* **Task to carry out**
Return the listing below exactly as it stands. Pictures stay out.

* **Data**
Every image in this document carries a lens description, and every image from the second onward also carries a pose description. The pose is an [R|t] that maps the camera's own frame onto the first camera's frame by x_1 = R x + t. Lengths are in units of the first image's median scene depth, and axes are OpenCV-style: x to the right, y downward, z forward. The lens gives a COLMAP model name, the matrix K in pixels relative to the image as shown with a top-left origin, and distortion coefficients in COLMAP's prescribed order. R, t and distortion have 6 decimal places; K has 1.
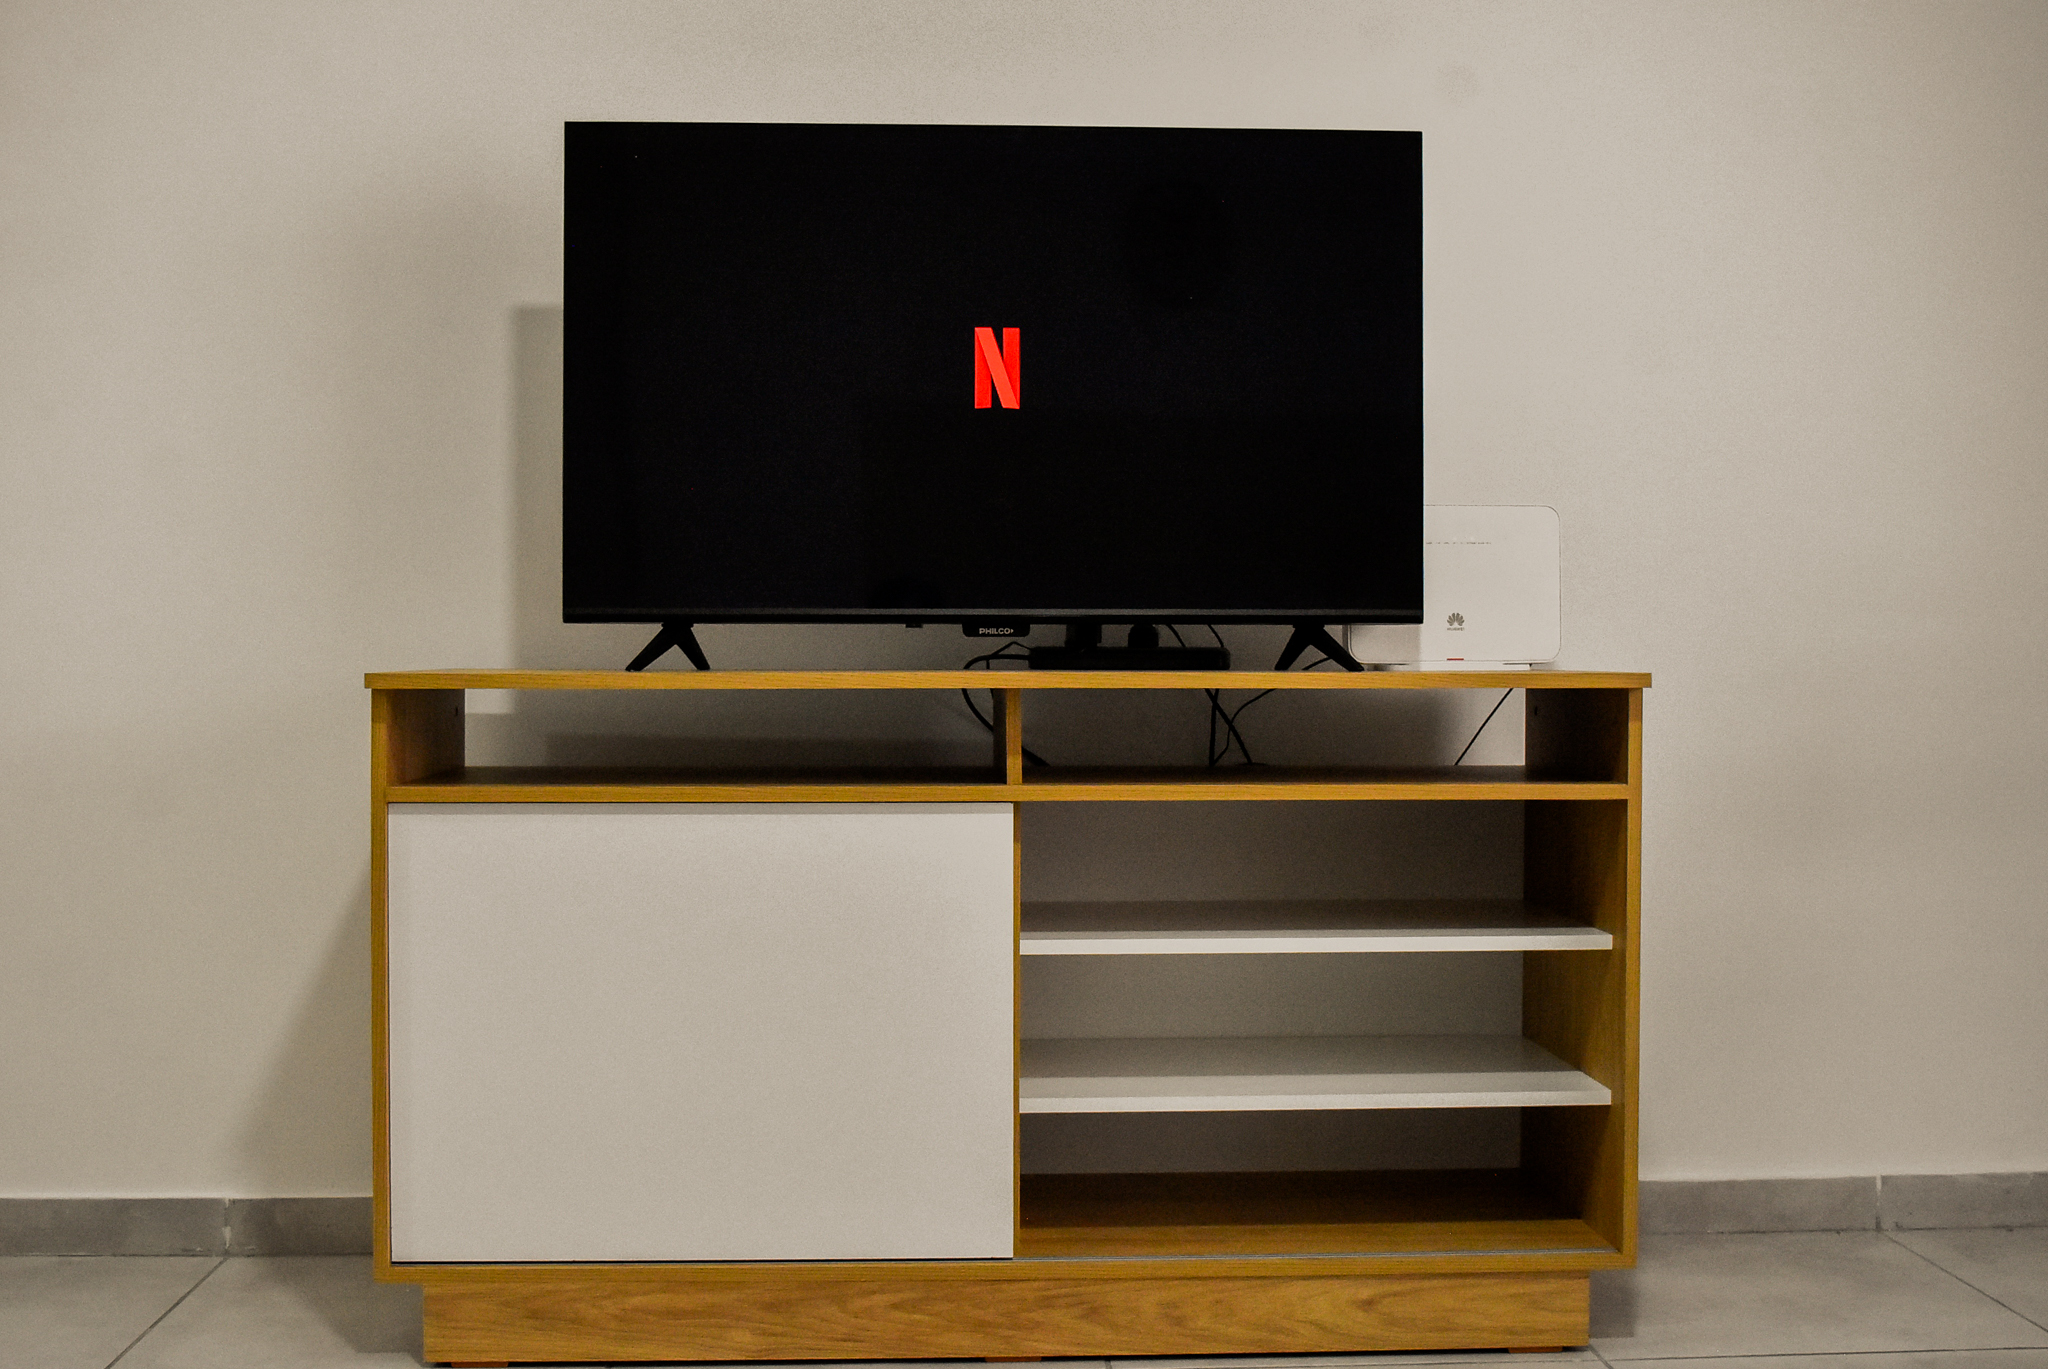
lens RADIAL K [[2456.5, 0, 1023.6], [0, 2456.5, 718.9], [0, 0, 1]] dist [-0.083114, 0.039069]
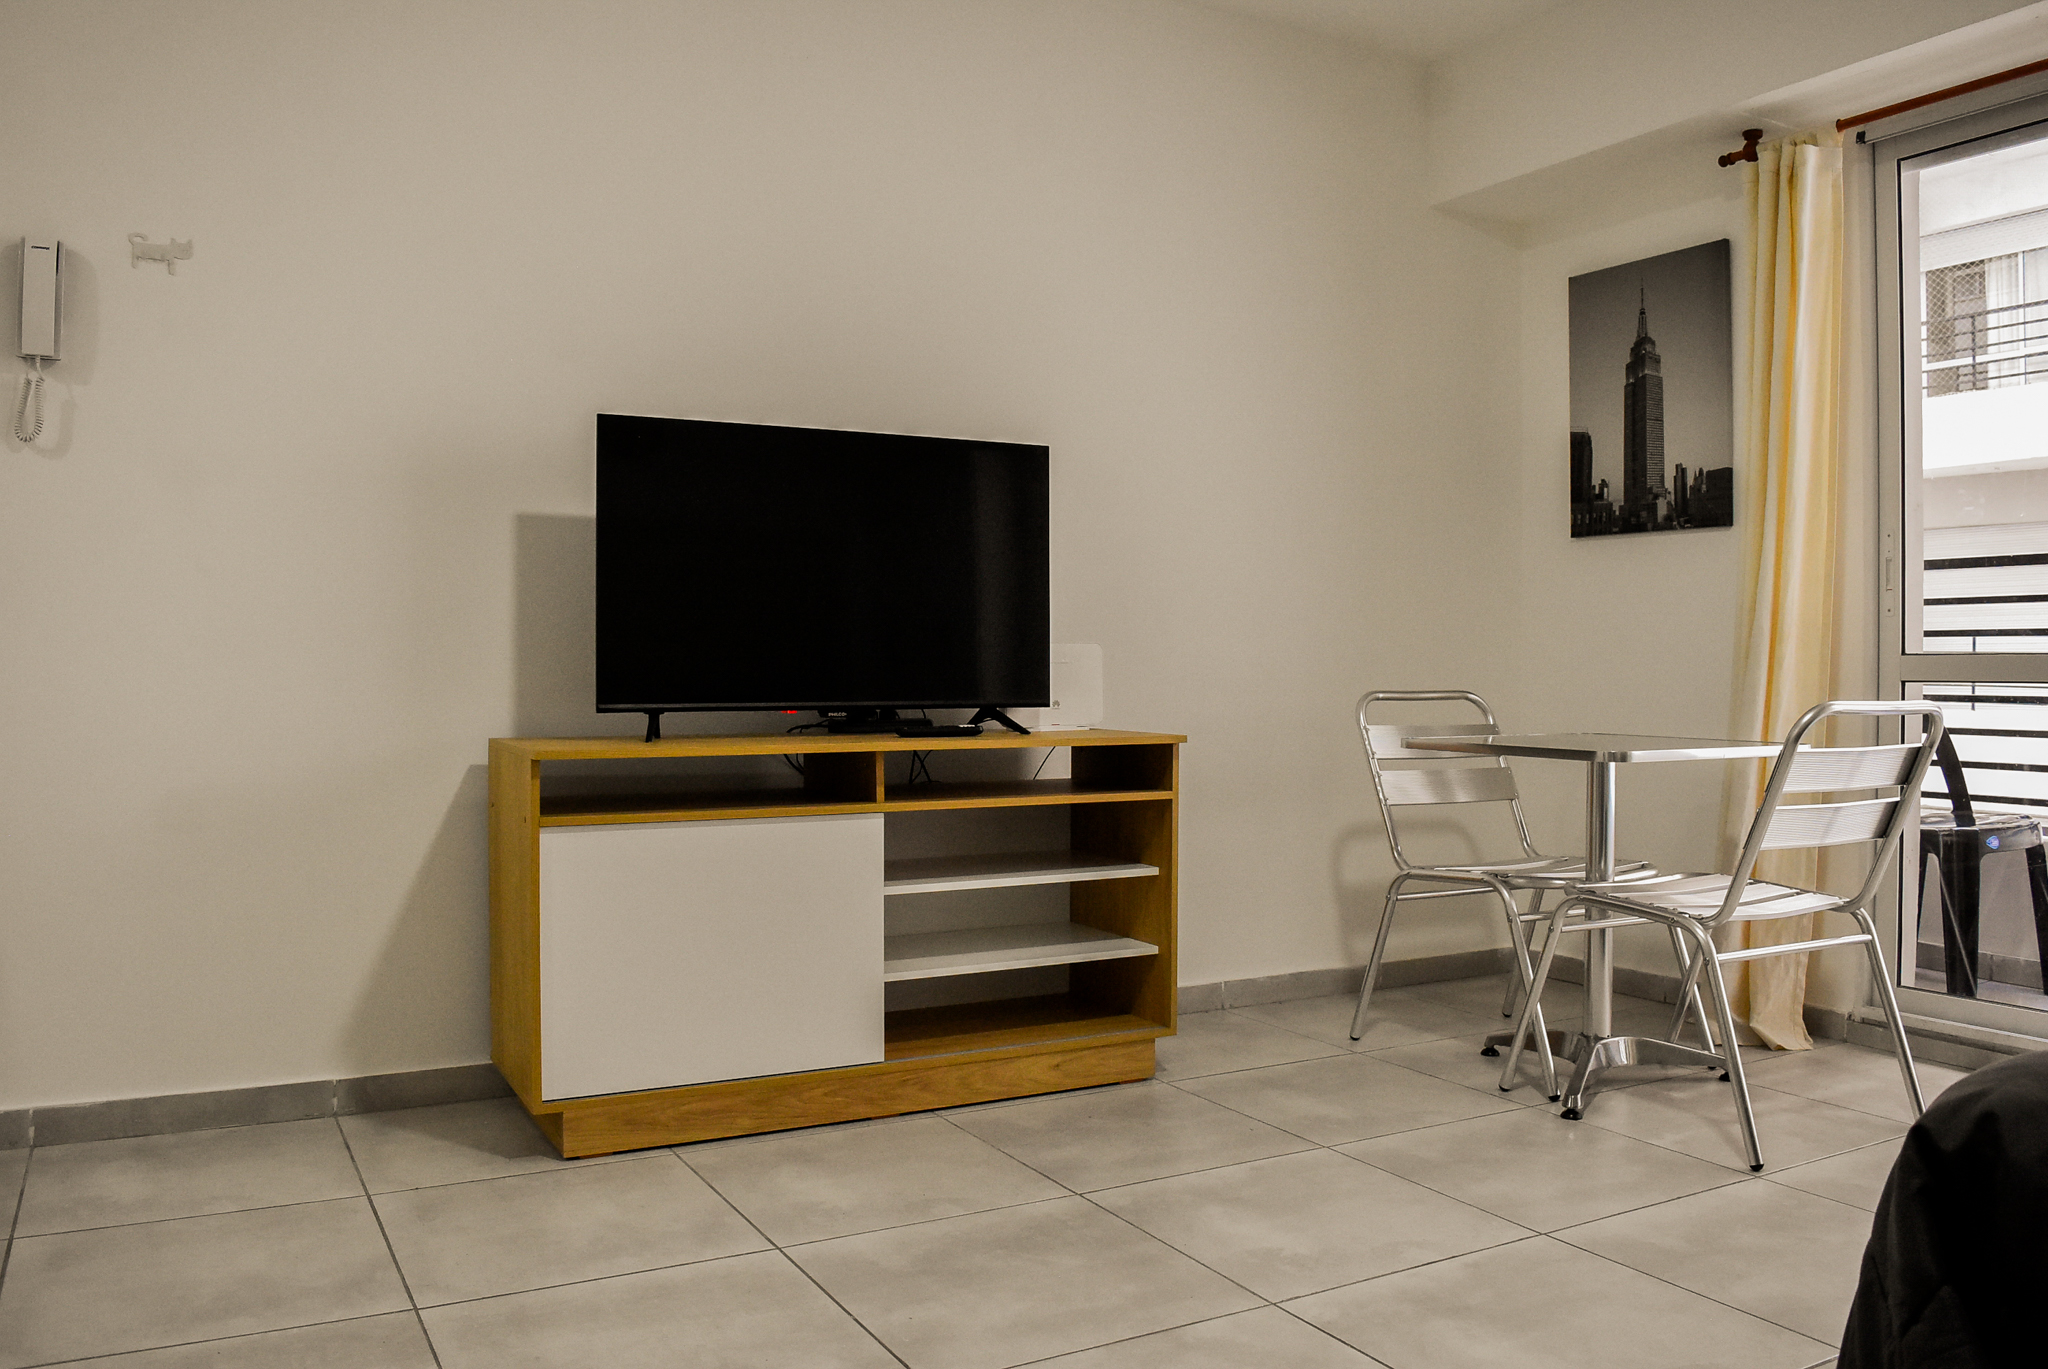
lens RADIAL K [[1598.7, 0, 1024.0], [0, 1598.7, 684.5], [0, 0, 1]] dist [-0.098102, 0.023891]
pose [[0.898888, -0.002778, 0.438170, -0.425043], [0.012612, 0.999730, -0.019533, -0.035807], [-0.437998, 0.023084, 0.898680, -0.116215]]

* **Written reply**
Every image in this document carries a lens description, and every image from the second onward also carries a pose description. The pose is an [R|t] that maps the camera's own frame onto the first camera's frame by x_1 = R x + t. Lengths are in units of the first image's median scene depth, and axes are OpenCV-style: x to the right, y downward, z forward. The lens gives a COLMAP model name, the matrix K in pixels relative to the image as shown with a top-left origin, and distortion coefficients in COLMAP's prescribed order. R, t and distortion have 6 decimal places; K has 1.
lens RADIAL K [[2456.5, 0, 1023.6], [0, 2456.5, 718.9], [0, 0, 1]] dist [-0.083114, 0.039069]
lens RADIAL K [[1598.7, 0, 1024.0], [0, 1598.7, 684.5], [0, 0, 1]] dist [-0.098102, 0.023891]
pose [[0.898888, -0.002778, 0.438170, -0.425043], [0.012612, 0.999730, -0.019533, -0.035807], [-0.437998, 0.023084, 0.898680, -0.116215]]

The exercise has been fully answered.